Correction: Extrapolation of the rainflow-counted load ranges for fatigue assessment of the wind turbine’s blades

Wind turbine design standards recommend the use of statistical modeling coupled with extrapolation of the short-term load data to long-term periods for fatigue reliability assessment. However, statistical error and computational expense can limit the accuracy of such approaches. In the case of wind turbine blades, the errors are more significant because of the high material fatigue exponent that makes the damage estimations more sensitive to variations. In addition, due to different excitation sources, the flapwise load range histogram is not unimodal, and thus its statistical modeling is complex. In the present work, we provide three methods for statistical modeling of the flapwise bending moment ranges including a novel approach based on frequency-based separation of the modes.

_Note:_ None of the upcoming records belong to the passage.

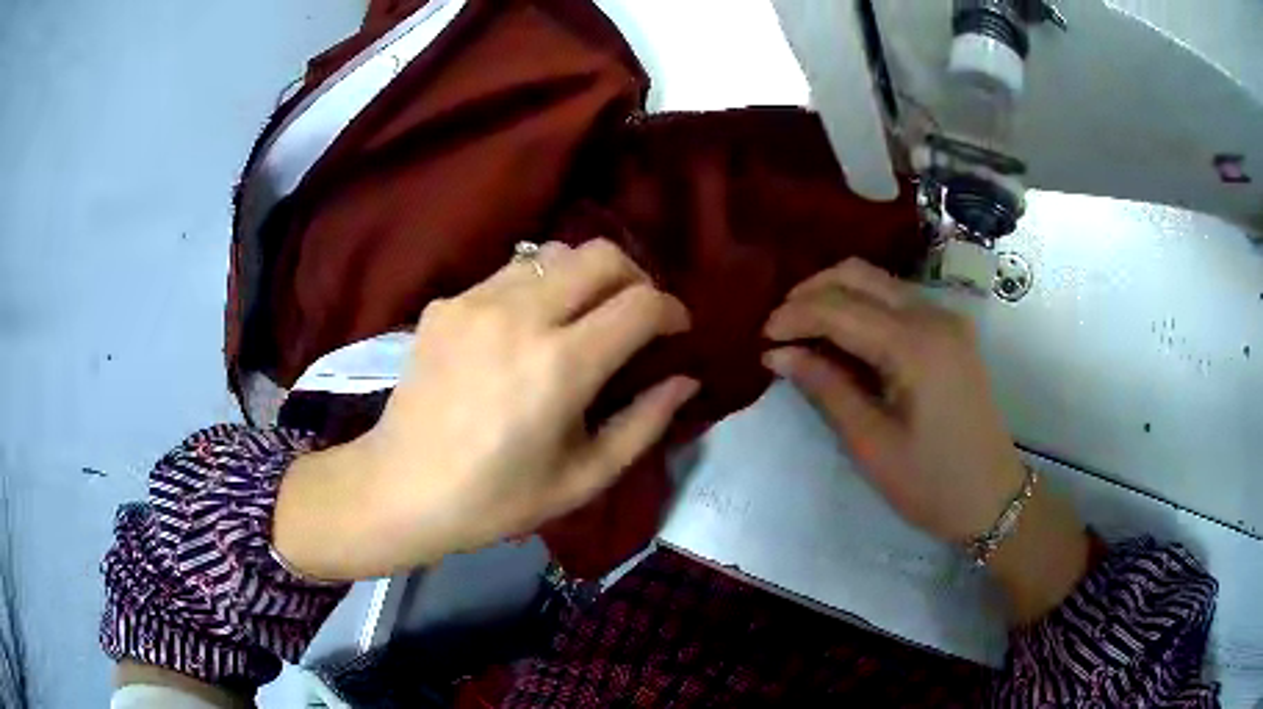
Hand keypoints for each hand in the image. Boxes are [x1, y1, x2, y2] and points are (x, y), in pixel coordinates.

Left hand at [275, 240, 697, 579]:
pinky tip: (528, 329)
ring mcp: (476, 301)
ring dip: (586, 277)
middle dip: (635, 276)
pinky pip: (510, 274)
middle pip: (602, 254)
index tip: (676, 329)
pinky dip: (539, 289)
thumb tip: (684, 379)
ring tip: (584, 316)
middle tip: (636, 313)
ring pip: (555, 254)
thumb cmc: (496, 499)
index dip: (672, 310)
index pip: (641, 304)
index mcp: (560, 366)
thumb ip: (644, 424)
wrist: (401, 487)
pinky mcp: (446, 302)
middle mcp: (520, 316)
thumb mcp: (583, 478)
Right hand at [763, 258, 1024, 542]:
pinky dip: (861, 306)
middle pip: (857, 275)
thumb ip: (826, 388)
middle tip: (780, 329)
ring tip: (804, 331)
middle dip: (810, 293)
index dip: (794, 317)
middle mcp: (933, 315)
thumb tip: (778, 354)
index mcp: (915, 346)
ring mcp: (946, 318)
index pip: (839, 309)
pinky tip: (843, 336)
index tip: (761, 339)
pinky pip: (896, 299)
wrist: (992, 497)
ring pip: (877, 281)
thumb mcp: (872, 443)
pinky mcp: (950, 330)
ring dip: (835, 295)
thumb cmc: (930, 483)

The first two methods are simplified approaches for modeling the most crucial load ranges using unimodal distributions and the third method involves multimodal distribution fitting. The research is based on 3600 10-minute aeroelastic simulations of DTU 10MW case study wind turbine from which a benchmark damage equivalent load (DEL) is calculated. The DEL calculated by each of the three proposed methods is compared to this reference. The results show that the conventional approach based on using 6 seeds as well as using mixture models fitted on the limited data lead to under-conservative results with errors up to 23%. On the other hand, the simplified unimodal approaches provided in this work can provide conservative estimations of the fatigue damage with mean values 5% and 12% higher than the benchmark. However, the variability of the DEL estimates is higher when using unimodal extrapolation of the load ranges, and the data can be conservative by 17.5%. The proposed unimodal fits suggested for modeling and extrapolation of the blade’s load ranges provide less errors relatively and most importantly conservative DEL estimations while maintaining computational efficiency.